Currently, MT Studio supports only Google Chrome and Mozilla Firefox browsers.

 How does MT Customization Work?

When you train a custom MT model, you customize a provider's existing MT model to translate specific content in a specific way.

To customize a model, you need to give it parallel text segments: source texts and translations into a target language. The model processes the segments and learns to translate words and phrases in a way that you want it to. 

Compared to stock MT models, custom models produce translations closer to reference translations.

With Intento MT Studio projects, you can train multiple models from MT providers and evaluate them in one simple interface.

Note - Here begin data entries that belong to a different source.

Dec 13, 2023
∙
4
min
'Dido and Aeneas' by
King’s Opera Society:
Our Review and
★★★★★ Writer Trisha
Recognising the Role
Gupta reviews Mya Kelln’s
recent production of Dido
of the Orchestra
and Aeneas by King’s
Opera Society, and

Available Providers to Train

To train models, you need to have a direct contract with the MT provider.

To use training with Intento, you need connected accounts with all providers whose models you want to customize.
With Intento MT Studio, you can now train custom models of the following providers:

Provider: Google AutoML
Connected Accounts: To connect a Google account, follow the instructions here.
Training Costs: The price of training a Google model depends on the amount of training data. The minimum is approximately $100, and the maximum per training is fixed at $300.
Minimum Number of Segments for Training: 1,000
Training Time: 3-6 hours

Provider: ModernMT
Connected Accounts: To connect a ModernMT account, follow the instructions here.
Training Costs: Free
Minimum Number of Segments for Training: No limitations
Training Time: Seconds

Create a Project

To create a project:

  1. Visit Intento MT Studio

  2. Select Create project → Train & Evaluate models:

    1-Train & Evaluate models.png
  3. Enter a name for your new project and the source and target languages:

    2-source and target languages.png
  4. Upload files with parallel data (translation memory) and process them:

    3-parallel data.png
  5. Choose a provider in the Provider field

  6. Choose an account in the Connected account field.

    If you're having trouble with accounts, contact your organization's admin or Intento support.

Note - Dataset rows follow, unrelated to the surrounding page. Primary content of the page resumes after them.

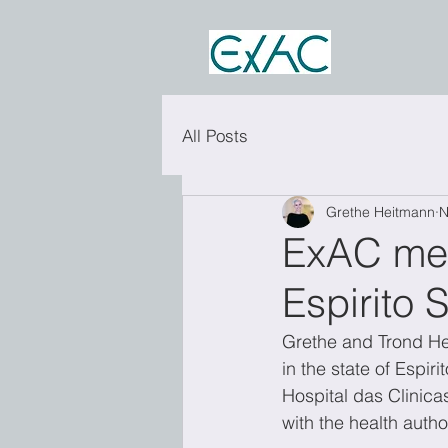
All Posts
Grethe Heitmann
N
ExAC meet
Espirito S
Grethe and Trond He
in the state of Espir
Hospital das Clinica
with the health author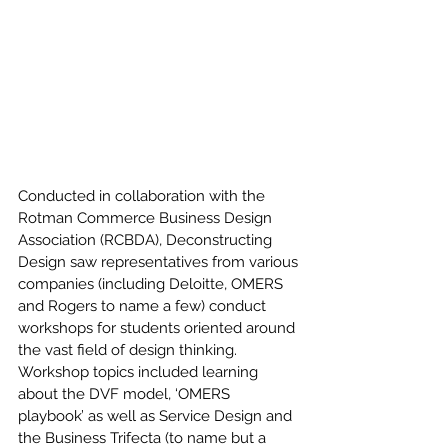
Conducted in collaboration with the 
Rotman Commerce Business Design 
Association (RCBDA), Deconstructing 
Design saw representatives from various 
companies (including Deloitte, OMERS 
and Rogers to name a few) conduct 
workshops for students oriented around 
the vast field of design thinking. 
Workshop topics included learning 
about the DVF model, ‘OMERS 
playbook’ as well as Service Design and 
the Business Trifecta (to name but a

  7. To train a model from another provider, select Add provider and choose another provider and connected account.

  8. Select Create project

How to Make Sure your Data is Correct

MT Studio works with TMX, CSV, and TSV files. To make sure your data is correct:

  • CSV and TSV files must contain only two columns: source and target. There must not be any other columns in the file.

  • TMX files must contain only two languages

    • The first will be the source language

    • The second will be the target language

Training Process

After you start training, MT Studio shows the status of your models: 

  • Completed, if the model is ready.

  • In progress, if it's still training. While the training is in progress, the user can cancel the process.

  • If training has failed, you'll see Error and a redo arrow — select the arrow to start training again. 

4-Error.png

With trained models, it is easy to make translations for further deep evaluation.